David Einhorn Response to “A Bible View of Slavery” (1861) “The thunder-cloud still hangs heavily over our head, and hides the future of our beloved land in dense mist…. Still—no matter which political party we may belong to—the sanctity of our Law must never be drawn into political controversy, nor disgraced in the interest of this or that political opinion…. The spotless morality of the Mosaic principles is our pride and our fame, and our weapon since thousands of years. This weapon we cannot forfeit without pressing a mighty sword into the hands of our foes.” David Einhorn, photographed in Baltimore c. 1848-1861
“A Jewish Soldier” Army of Potomac Basic Training (1862) “Whoever has not witnessed the enthusiasm with which that intelligence was received in the camps, can have no conception of a joyous demonstration among men. The cheers, huzzahs, and hallelujah's arose from ten thousand sound throats, were taken up by the next, and the next, until a quarter of a million of men were hoarse with shouting, and the sounds seemed like a hurricane sweeping over the rigging of a vessel. Officers threw themselves into each other's arms and hugged one another like women, privates danced like Indians, the horses took up the sound and neighed in a dignified and majestic manner, the mules pricked up their ears, the sutlers even had something in the shape of a smile about their jaws…. We have, sometimes, sham fights, to accustom the various divisions to co-operate and to train them to the rapid movements on the battle-field. On such occasions, every incident of an actual battle is introduced. Regiments retreating and advancing, bayonet charges on a gigantic scale, assaults on batteries and forts, leaping ditches, scaling ramparts, and, now and then, soldiers fall as if wounded, in order to train the ambulance drivers and litter carriers in their duties….The spirit of our troops is excellent. Nothing could be more welcome to them than the order to advance.”

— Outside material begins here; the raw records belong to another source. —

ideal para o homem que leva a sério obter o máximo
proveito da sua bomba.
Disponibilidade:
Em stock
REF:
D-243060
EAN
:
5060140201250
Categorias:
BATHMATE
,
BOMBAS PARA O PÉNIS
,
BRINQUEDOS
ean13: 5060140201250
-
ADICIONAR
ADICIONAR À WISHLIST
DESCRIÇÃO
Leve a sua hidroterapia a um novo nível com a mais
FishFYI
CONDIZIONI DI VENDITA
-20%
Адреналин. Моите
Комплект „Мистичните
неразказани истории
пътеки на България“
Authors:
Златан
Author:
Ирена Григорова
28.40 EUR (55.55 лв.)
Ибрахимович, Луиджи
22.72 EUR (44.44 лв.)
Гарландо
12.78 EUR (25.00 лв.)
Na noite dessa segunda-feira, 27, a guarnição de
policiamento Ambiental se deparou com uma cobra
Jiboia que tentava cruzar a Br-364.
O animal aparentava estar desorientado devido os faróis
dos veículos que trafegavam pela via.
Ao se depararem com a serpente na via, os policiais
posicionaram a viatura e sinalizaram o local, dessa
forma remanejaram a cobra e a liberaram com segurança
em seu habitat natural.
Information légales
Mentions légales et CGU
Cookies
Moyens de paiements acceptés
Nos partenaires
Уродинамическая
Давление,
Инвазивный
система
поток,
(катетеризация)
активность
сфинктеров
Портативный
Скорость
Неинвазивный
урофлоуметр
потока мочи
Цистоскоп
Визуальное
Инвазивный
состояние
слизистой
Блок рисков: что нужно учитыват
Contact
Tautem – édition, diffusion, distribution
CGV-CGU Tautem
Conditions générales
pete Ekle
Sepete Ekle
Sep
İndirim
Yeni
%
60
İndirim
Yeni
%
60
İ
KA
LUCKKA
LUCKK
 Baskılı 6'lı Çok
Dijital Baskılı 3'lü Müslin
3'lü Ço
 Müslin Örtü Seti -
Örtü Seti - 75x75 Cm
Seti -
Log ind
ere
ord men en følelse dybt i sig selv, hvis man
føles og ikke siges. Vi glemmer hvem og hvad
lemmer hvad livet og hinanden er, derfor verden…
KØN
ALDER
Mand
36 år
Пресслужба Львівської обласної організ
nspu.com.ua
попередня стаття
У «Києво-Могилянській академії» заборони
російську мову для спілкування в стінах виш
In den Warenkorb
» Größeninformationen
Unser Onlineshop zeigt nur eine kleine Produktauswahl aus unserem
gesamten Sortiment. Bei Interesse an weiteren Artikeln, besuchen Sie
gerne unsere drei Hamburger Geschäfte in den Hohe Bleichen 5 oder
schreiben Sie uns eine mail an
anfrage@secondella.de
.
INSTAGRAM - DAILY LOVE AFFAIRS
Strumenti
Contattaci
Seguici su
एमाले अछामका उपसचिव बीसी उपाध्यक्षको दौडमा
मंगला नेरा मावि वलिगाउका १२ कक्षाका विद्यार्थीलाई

Eugenia Levy Phillips Journal (1862) “I deliberately seated myself, saying: ‘None but physical force can make me go alone in that room; so I advise some of you valiant men to get a rope, attach it to my neck, and pull me in….’ As I advanced, Butler's loud and vulgar voice greeted me, while an arm was thrust into my face.…He screamed: ‘You are seen laughing and mocking at the remains of a Federal officer. I do not call you a common woman of the town, but an uncommonly vulgar one, and I sentence you to Ship Island for the War….’ Again my insolence aroused this son of liberty, as in reply to his accusation I said: ‘I was in good spirits the day of the funeral.’”
“An Indignant Israelite” Are Israelites Slaves? (1863) “What right has a general or even the legislature of the nation to banish any class of believers from any district or portion of the land? Have we a constitution or not? Is there a law above the arbitrary will of civil and military rulers or not?”
Rebekah Hyneman Letter (1864) “May his pure spirit hover over you, my treasure, and turn aside every weapon that is aimed against you…. I am writing this in the room in which he breathed his last, it seems as if I am not satisfied anywhere else….I do not grieve for him as one without hope, no, thank G-d I am filled with hope, a hope that I may purify myself to meet him and a perfect conviction that he is happy…. Oh my darling, how I missed you, how my heart yearned for my absent boy to comfort it, but I knew it was useless, that you could not come, nor do I expect you now. I am pretty sure they will not give you a furlough, nor would I have my boy dishonoured by leaving without one, much as I want to have you with me. No my dear one, let us await events calmly and patiently, trust in G-d's goodness, and do our duty well and faithfully to the end…. My dearest, I hope I may be able to write a more cheerful letter when I next write, but I felt as if I wanted to pour out my heart to you, who know so well how to sympathize with me in my trouble. It seems almost sinful to fret and sorrow that a blessed soul has gained immortality, especially one that had become weaned so completely from all earthliness. You say truly you have lost a brother but heaven has gained an angel…. Write to me often your letters are solacing and comfort me much.”
Louis Leon A Tar Heel Jewish Soldier in the Confederate Army (1865) “On the morning of the 12th we heard that Lee had surrendered on the 9th, and about 400, myself with them, took the cursed oath and were given transportation to wherever we wanted to go. I took mine to New York City to my parents, whom I have not seen since 1858…. Those that remain to see the end for which they fought - what have we left? The end of all is a desolated home to go to. When I commenced this diary of my life as a Confederate soldier I was full of hope for the speedy termination of the war, and our independence. I was not quite nineteen years old. I am now twenty-three. The four years that I have given to my country I do not regret, nor am I sorry for one day that I have given - my only regret is that we have lost that for which we fought…. I shall now close this diary in sorrow, but to the last I will say that, although but a private, I still say our Cause was just, nor do I regret one thing that I have done to cripple the North.”